*What the task requires:* Could you restate word for word only the lines below from the one holding "able to make a strong impression by" to the one holding "icer, takes the", inclusive, and leave out the pictures?
========================
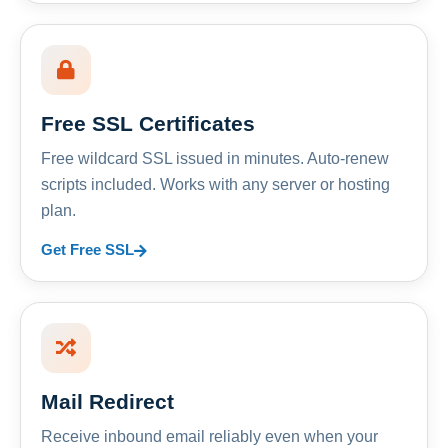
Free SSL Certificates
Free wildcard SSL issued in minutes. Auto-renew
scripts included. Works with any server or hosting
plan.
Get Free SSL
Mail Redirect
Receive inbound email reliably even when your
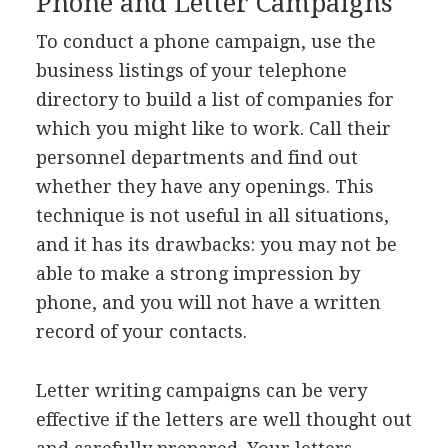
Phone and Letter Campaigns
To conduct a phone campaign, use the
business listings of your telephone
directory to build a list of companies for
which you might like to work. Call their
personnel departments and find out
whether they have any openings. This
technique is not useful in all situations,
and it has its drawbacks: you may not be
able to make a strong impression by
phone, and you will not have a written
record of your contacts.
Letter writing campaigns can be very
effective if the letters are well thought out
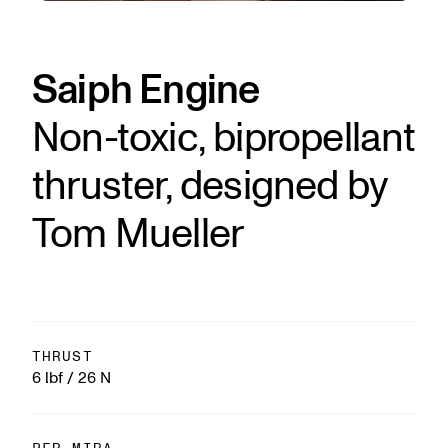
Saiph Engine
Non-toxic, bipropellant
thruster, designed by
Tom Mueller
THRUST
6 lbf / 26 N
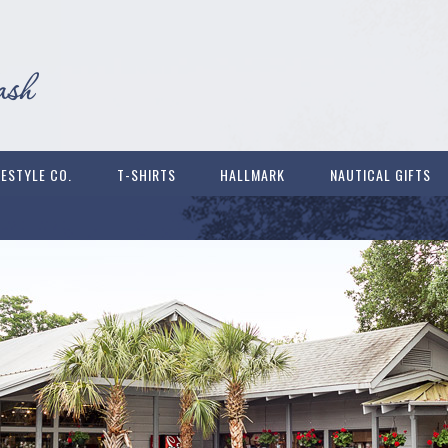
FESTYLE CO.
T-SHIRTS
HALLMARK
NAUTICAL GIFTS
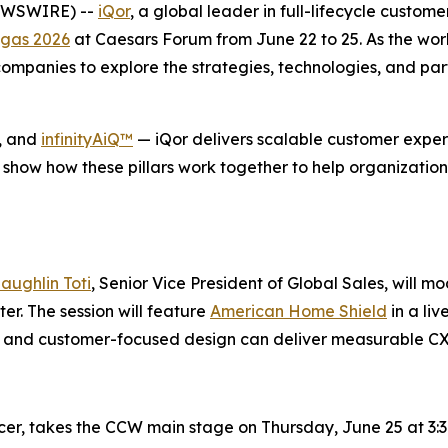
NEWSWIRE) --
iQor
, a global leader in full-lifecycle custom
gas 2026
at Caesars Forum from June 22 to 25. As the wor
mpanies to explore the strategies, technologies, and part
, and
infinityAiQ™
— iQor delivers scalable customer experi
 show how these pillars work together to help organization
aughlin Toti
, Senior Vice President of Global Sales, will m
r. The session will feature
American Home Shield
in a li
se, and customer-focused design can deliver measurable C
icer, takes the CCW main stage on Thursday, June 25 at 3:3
========================
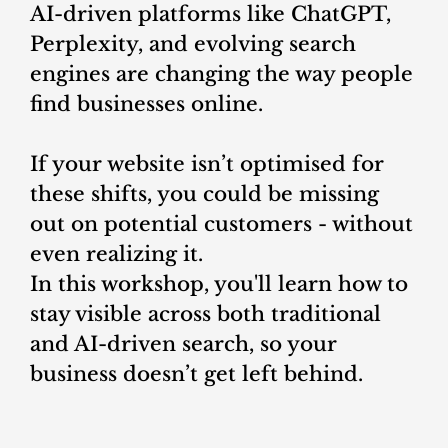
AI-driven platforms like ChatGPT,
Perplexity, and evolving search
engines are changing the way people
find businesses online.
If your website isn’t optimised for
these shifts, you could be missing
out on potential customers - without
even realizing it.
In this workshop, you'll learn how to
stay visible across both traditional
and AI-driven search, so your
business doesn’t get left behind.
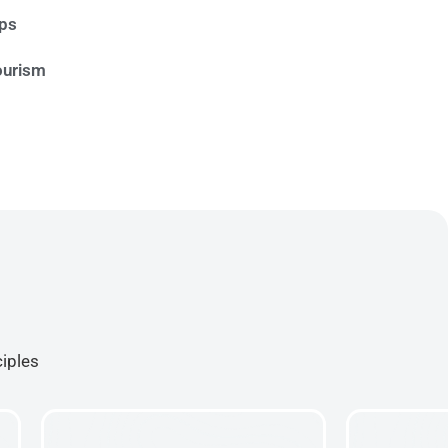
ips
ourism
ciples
========================
*Your response:*
able to make a strong impression by
phone, and you will not have a written
record of your contacts.
Letter writing campaigns can be very
effective if the letters are well thought out
Saiph Engine
Non-toxic, bipropellant
thruster, designed by
Tom Mueller
THRUST
6 lbf / 26 N
FESTYLE CO.
T-SHIRTS
HALLMARK
NAUTICAL GIFTS
NEWSWIRE) --
iQor
, a global leader in full-lifecycle custom
gas 2026
at Caesars Forum from June 22 to 25. As the wor
mpanies to explore the strategies, technologies, and part
, and
infinityAiQ™
— iQor delivers scalable customer experi
 show how these pillars work together to help organization
aughlin Toti
, Senior Vice President of Global Sales, will m
r. The session will feature
American Home Shield
in a li
se, and customer-focused design can deliver measurable C
icer, takes the CCW main stage on Thursday, June 25 at 3:3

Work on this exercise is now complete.